__TASK DIRECTIONS__. In the records below, find the line that contains "Table 2. Result", then transcribe it and every later line exactly, stopping at the final line.

__EXCERPTED RECORDS__.
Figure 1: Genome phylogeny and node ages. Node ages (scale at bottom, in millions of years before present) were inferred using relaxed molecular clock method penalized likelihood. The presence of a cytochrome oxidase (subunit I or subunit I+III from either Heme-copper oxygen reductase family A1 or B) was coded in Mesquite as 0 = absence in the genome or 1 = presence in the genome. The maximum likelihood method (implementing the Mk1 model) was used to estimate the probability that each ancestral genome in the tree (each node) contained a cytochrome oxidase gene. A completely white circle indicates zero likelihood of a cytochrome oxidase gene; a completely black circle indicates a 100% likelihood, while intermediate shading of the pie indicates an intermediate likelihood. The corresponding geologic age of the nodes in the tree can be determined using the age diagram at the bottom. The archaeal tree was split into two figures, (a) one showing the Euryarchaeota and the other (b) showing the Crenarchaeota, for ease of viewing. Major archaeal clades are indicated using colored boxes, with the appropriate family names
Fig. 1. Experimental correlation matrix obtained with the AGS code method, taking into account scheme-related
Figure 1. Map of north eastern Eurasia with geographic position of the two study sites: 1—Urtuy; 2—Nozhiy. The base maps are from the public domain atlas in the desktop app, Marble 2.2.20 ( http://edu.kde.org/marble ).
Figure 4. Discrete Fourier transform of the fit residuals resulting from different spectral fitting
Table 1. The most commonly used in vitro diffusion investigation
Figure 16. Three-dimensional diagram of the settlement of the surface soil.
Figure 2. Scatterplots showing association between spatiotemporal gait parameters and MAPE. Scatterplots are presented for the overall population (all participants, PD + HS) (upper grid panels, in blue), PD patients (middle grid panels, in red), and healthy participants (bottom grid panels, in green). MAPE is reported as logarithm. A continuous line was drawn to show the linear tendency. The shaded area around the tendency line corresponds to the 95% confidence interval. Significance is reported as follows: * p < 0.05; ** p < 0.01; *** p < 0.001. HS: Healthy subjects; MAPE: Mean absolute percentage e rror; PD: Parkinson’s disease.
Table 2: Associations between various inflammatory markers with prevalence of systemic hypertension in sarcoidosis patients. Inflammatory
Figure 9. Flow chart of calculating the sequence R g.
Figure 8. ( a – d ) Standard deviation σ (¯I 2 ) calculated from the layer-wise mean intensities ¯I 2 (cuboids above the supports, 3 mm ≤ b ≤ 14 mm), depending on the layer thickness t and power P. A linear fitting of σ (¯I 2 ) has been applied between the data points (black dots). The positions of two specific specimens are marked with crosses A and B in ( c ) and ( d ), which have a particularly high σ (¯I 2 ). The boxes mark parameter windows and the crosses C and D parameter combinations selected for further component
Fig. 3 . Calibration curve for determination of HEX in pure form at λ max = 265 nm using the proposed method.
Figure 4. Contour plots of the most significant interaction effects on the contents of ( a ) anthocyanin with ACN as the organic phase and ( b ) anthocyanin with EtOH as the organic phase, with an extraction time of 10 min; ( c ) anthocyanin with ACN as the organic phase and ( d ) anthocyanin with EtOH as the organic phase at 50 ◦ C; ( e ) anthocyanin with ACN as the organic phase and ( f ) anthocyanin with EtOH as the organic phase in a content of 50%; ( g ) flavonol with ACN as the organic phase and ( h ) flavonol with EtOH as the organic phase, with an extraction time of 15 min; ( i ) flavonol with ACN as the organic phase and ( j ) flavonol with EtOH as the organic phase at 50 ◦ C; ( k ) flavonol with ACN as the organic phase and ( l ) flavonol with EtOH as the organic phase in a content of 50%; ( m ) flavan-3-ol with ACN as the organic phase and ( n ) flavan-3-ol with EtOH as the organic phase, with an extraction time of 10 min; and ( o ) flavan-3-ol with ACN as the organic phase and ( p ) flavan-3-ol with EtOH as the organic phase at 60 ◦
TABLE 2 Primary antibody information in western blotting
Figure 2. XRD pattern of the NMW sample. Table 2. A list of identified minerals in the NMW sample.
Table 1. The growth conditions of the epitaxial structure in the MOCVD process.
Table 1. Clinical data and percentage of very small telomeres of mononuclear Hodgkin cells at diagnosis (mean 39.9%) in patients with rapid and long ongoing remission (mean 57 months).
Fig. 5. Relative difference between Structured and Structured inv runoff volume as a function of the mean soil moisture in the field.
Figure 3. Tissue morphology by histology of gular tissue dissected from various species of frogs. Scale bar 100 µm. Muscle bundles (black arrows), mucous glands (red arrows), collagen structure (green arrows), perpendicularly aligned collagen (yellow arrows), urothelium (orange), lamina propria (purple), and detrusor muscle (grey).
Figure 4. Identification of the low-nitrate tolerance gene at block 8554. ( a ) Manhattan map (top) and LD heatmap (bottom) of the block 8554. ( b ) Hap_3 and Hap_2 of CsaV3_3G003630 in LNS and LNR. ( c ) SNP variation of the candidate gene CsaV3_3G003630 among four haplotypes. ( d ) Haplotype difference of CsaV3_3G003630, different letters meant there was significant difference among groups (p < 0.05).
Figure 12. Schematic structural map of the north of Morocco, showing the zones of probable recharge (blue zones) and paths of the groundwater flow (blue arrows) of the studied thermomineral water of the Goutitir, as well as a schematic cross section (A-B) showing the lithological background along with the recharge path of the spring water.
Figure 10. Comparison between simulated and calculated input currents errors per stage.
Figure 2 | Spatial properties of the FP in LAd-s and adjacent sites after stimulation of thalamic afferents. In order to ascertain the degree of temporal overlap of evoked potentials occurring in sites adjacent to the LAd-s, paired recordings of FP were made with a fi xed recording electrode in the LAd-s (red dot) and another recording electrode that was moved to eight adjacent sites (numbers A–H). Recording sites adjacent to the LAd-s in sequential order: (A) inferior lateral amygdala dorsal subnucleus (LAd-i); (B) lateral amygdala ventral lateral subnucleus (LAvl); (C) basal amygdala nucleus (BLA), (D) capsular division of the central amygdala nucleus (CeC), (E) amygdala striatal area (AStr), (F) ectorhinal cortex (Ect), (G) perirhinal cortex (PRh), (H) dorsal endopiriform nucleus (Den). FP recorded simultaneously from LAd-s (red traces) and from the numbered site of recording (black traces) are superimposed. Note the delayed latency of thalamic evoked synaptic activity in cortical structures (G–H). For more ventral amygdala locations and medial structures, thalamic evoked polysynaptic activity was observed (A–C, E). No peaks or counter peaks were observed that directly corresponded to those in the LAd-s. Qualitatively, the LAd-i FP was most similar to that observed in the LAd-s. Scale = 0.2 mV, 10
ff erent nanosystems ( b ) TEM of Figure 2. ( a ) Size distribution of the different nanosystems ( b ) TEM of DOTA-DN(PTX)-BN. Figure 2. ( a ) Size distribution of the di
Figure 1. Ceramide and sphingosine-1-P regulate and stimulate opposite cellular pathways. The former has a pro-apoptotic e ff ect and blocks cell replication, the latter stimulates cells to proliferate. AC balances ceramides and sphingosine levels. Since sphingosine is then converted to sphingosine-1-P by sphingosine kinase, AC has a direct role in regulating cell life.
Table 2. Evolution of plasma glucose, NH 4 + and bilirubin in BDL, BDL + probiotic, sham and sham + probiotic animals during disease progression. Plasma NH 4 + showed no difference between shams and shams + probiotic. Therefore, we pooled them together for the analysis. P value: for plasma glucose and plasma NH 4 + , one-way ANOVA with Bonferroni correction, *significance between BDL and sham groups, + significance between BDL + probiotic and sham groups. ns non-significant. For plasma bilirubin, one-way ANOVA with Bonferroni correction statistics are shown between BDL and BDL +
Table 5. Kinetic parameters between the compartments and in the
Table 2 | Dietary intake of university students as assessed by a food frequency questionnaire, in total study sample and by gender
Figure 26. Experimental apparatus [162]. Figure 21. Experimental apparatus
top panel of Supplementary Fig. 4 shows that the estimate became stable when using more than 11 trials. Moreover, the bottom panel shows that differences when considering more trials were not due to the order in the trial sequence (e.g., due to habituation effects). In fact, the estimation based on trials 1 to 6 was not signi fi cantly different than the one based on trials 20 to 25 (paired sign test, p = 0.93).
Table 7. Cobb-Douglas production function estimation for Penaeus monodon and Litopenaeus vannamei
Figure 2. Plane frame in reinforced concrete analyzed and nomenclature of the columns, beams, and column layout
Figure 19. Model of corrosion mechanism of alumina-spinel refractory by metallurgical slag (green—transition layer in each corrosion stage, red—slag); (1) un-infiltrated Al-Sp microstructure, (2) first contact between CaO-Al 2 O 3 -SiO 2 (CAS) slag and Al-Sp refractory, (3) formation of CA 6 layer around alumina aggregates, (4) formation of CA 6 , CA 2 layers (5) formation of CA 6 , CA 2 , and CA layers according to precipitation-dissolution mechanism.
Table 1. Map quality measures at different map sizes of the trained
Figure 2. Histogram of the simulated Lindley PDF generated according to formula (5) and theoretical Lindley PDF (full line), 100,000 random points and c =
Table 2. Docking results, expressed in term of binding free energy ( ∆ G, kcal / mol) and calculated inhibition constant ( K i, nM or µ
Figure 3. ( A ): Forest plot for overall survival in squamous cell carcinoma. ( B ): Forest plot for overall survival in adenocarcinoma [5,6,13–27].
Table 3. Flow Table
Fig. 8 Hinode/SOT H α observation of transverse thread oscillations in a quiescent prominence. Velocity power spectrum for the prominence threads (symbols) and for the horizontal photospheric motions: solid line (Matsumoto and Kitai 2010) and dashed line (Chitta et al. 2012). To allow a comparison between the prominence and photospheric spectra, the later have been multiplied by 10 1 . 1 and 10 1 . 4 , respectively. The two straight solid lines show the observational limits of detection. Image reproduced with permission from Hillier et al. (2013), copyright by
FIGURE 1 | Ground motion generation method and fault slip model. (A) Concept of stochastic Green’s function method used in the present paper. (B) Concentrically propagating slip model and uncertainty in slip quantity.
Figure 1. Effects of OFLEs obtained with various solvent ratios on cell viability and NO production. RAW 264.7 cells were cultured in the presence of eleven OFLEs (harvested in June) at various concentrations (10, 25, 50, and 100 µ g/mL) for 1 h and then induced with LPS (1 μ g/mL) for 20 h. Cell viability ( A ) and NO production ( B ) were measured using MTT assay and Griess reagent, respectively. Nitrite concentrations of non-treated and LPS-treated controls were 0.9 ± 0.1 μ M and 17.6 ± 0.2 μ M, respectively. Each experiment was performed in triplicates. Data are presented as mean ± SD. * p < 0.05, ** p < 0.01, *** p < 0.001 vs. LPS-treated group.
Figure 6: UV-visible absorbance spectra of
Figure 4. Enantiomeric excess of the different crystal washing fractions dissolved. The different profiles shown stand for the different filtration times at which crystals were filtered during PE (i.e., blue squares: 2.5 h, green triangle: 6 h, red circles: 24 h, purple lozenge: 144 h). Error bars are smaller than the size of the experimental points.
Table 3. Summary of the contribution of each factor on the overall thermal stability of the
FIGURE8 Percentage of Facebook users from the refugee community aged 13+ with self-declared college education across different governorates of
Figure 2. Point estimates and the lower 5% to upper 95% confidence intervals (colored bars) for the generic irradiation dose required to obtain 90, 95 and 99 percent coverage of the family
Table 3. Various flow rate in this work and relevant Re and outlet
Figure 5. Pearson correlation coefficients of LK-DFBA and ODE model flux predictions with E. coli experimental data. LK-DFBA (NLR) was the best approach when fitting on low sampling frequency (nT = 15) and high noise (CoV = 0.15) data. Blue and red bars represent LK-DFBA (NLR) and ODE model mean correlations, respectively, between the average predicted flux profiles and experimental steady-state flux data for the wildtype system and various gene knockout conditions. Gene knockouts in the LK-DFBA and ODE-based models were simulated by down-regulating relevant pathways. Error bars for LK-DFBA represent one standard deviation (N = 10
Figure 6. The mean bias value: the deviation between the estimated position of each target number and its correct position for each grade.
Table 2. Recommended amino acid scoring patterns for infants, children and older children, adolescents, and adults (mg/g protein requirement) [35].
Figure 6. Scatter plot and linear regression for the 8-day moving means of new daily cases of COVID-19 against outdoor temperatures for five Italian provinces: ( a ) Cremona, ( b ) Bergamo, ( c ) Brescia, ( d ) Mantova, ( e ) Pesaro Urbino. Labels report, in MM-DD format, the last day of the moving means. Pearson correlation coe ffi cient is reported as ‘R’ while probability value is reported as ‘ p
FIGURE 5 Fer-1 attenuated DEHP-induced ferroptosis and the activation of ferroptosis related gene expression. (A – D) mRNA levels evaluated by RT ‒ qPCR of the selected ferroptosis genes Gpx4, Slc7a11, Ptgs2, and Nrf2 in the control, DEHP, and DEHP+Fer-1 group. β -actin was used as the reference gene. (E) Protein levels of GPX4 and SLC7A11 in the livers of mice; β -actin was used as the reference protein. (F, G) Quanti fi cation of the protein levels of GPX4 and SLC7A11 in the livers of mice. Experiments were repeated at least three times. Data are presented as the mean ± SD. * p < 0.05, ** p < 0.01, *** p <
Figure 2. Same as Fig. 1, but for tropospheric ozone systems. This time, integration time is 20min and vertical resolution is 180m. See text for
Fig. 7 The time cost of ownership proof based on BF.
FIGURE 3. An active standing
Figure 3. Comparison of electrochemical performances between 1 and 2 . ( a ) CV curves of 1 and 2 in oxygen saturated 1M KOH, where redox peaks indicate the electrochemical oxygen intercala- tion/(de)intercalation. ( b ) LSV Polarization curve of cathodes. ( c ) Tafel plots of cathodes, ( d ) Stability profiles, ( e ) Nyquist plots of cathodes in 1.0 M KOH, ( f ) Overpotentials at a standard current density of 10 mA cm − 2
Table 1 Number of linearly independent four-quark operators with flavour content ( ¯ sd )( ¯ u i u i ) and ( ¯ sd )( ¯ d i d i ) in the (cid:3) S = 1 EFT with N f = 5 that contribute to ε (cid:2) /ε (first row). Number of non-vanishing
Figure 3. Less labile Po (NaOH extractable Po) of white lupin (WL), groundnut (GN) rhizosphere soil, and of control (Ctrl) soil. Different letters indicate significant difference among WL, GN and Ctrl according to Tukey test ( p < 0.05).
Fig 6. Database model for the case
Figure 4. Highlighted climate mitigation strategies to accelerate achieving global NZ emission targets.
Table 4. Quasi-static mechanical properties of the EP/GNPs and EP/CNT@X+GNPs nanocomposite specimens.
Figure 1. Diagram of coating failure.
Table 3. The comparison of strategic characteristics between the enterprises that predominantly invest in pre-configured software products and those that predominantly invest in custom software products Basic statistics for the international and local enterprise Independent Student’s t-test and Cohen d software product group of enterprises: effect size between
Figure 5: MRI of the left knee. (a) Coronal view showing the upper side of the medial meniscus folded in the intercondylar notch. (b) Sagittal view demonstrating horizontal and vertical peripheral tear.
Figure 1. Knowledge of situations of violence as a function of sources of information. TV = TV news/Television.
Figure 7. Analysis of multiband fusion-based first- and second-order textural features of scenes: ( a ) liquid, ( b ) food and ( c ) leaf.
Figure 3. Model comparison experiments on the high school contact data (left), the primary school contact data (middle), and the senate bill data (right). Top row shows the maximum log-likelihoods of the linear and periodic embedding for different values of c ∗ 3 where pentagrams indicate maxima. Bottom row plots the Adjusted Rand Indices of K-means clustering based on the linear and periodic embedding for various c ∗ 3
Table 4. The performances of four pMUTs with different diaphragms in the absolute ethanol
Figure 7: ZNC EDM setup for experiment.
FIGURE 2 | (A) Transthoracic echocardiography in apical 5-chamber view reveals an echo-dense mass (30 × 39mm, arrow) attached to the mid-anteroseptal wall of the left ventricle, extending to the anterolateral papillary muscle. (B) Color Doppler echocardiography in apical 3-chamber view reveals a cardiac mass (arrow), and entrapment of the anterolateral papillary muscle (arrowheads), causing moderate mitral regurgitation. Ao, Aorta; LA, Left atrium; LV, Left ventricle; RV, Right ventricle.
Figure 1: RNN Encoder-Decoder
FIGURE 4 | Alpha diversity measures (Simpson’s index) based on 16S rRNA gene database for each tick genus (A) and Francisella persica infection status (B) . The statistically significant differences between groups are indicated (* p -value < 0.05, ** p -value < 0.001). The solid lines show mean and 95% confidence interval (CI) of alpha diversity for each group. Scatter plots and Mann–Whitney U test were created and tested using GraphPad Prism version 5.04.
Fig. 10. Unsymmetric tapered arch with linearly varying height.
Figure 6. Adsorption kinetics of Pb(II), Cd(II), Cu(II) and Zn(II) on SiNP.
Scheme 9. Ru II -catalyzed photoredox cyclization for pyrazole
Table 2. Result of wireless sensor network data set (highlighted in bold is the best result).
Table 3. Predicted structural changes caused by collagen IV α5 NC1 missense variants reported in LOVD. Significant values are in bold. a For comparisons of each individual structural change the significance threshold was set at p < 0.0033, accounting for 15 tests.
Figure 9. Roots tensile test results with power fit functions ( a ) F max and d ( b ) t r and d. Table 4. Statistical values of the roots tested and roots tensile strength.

__TASK OUTPUT__.
Table 2. Result of wireless sensor network data set (highlighted in bold is the best result).
Table 3. Predicted structural changes caused by collagen IV α5 NC1 missense variants reported in LOVD. Significant values are in bold. a For comparisons of each individual structural change the significance threshold was set at p < 0.0033, accounting for 15 tests.
Figure 9. Roots tensile test results with power fit functions ( a ) F max and d ( b ) t r and d. Table 4. Statistical values of the roots tested and roots tensile strength.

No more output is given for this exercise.